Our arguments were clear and legally grounded:
- No Rule Allowed It: FINRA Rule 13606(a)(1) strictly limited record provision to “parties.”
- Violation of Confidentiality: FINRA was ignoring the sanctity of arbitration confidentiality, a principle upheld by the U.S. Supreme Court (e.g., Hall Street Associates, L.L.C. v. Mattel, Inc.).
- Ignoring Legal Precedent: The proposed action flew in the face of established state (e.g., Florida’s Federated Dep’t Stores, Inc. v. Adams) and federal law (FAA case law like Schmitz v. Zilveti) protecting confidential arbitration information from non-participants.

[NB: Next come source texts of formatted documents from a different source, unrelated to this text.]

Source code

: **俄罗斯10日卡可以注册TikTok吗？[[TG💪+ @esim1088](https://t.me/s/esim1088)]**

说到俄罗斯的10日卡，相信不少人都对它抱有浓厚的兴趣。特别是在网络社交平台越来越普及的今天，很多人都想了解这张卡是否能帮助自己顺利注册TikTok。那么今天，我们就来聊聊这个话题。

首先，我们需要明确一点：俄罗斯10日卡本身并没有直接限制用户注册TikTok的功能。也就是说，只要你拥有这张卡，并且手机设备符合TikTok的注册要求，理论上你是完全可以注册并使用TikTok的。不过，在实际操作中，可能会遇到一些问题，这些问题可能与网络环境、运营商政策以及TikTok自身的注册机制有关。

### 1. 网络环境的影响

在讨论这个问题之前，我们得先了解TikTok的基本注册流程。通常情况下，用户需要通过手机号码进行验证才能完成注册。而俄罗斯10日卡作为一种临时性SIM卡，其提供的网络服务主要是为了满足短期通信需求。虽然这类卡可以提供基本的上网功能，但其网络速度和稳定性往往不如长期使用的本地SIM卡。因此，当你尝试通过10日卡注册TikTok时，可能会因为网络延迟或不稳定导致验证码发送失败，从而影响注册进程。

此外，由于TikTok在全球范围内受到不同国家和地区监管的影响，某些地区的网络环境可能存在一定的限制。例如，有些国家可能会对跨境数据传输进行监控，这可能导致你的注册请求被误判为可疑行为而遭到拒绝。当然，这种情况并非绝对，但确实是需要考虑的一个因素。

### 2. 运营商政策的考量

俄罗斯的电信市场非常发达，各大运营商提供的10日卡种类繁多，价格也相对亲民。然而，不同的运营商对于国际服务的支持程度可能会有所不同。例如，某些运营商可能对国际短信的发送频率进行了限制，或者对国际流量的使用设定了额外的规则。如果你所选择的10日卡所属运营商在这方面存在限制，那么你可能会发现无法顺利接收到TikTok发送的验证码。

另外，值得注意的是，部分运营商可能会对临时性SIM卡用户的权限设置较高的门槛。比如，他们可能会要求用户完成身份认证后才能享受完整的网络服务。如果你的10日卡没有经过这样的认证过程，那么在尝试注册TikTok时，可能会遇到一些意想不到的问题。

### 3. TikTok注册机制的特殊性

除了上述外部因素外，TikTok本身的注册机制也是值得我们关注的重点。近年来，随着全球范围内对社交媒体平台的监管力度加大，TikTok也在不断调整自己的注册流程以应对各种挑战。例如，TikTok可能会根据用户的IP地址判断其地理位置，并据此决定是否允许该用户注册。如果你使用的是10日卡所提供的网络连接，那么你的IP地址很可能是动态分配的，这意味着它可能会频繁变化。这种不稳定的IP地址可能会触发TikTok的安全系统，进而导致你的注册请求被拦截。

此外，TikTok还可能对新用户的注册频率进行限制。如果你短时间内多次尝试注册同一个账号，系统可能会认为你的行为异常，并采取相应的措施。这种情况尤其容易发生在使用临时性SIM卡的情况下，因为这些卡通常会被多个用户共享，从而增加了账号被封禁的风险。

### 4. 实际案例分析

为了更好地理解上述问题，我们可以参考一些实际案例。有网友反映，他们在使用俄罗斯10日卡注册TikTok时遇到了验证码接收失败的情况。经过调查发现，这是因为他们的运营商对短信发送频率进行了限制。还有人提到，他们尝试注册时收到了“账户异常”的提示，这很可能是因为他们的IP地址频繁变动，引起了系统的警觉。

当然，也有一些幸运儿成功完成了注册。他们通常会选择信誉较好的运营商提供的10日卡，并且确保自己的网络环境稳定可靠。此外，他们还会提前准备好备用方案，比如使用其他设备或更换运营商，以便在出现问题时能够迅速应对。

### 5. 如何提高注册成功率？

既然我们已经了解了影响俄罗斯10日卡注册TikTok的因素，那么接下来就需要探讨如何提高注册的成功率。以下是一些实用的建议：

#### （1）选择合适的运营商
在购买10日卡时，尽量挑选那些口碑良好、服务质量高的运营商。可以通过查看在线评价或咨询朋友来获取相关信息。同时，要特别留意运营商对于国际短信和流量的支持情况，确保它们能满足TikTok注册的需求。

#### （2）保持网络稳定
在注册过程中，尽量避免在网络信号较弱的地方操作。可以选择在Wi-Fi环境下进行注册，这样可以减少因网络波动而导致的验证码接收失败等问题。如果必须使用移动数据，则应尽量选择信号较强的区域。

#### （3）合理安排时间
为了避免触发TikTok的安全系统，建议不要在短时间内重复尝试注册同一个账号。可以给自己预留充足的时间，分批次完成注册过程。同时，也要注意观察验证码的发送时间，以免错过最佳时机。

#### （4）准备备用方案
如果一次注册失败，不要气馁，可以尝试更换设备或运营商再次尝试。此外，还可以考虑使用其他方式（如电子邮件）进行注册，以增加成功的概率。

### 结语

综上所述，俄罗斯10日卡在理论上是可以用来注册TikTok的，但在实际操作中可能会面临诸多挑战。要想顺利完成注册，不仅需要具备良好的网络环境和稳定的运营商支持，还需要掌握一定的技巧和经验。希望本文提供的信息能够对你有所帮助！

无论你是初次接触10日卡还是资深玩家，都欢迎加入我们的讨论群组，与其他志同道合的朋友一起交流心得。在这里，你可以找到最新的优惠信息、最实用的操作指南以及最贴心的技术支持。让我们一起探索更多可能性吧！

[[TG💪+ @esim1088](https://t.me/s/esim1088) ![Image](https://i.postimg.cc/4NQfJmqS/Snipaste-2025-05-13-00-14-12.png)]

When FINRA persisted, Galvin Legal escalated the fight, taking our client’s case directly to the highest levels of FINRA’s legal department, including the Chief Legal Officer. We demanded that any decision to bypass existing rules and legal protections be justified at the very top, as detailed in our Letter Regarding the Pending Decision (April 1, 2023). Throughout this, we also, consistent with the actual rules, formally requested the hearing recording for our client, the party entitled to it.
FINRA Forced to Change Its Tune: Regulatory Notice 24-15
As a direct result of this unwavering challenge to its unlawful position, FINRA issued Regulatory Notice 24-15 in November 2024. This notice announced amendments to Rule 13606, effective for arbitration cases filed on or after December 1, 2024.
The amended rule now explicitly permits the Director of FINRA Dispute Resolution Services to provide a copy of the official record of an expungement hearing “to any customers, upon request, who attend and participate in the expungement hearing, or who provide their position on the expungement request in writing.“
The Outcome: Accountability and a Clearer Path Forward
The events in the Bowden case and the subsequent rule change are a powerful illustration of how vital it is to challenge regulatory overreach. FINRA initially attempted to operate outside the bounds of its own rules and established law. It was only through Galvin Legal’s determined fight that this was brought to a halt, compelling FINRA to address the deficiency in its rules.
This outcome underscores the necessity for registered representatives to have fierce, knowledgeable legal advocates who will not back down when faced with procedural injustice. Galvin Legal, PLLC, is proud to have stood firm for our client, resulting in a rule change that, while now providing a defined mechanism, came about because FINRA was forced to confront the illegitimacy of its prior stance. We continue our steadfast commitment to ensuring FINRA adheres to its rules and the principles of due process for all registered representatives.
Disclaimer: This blog post is for informational purposes only and does not constitute legal advice. The outcome of any legal matter depends on its specific facts and applicable law.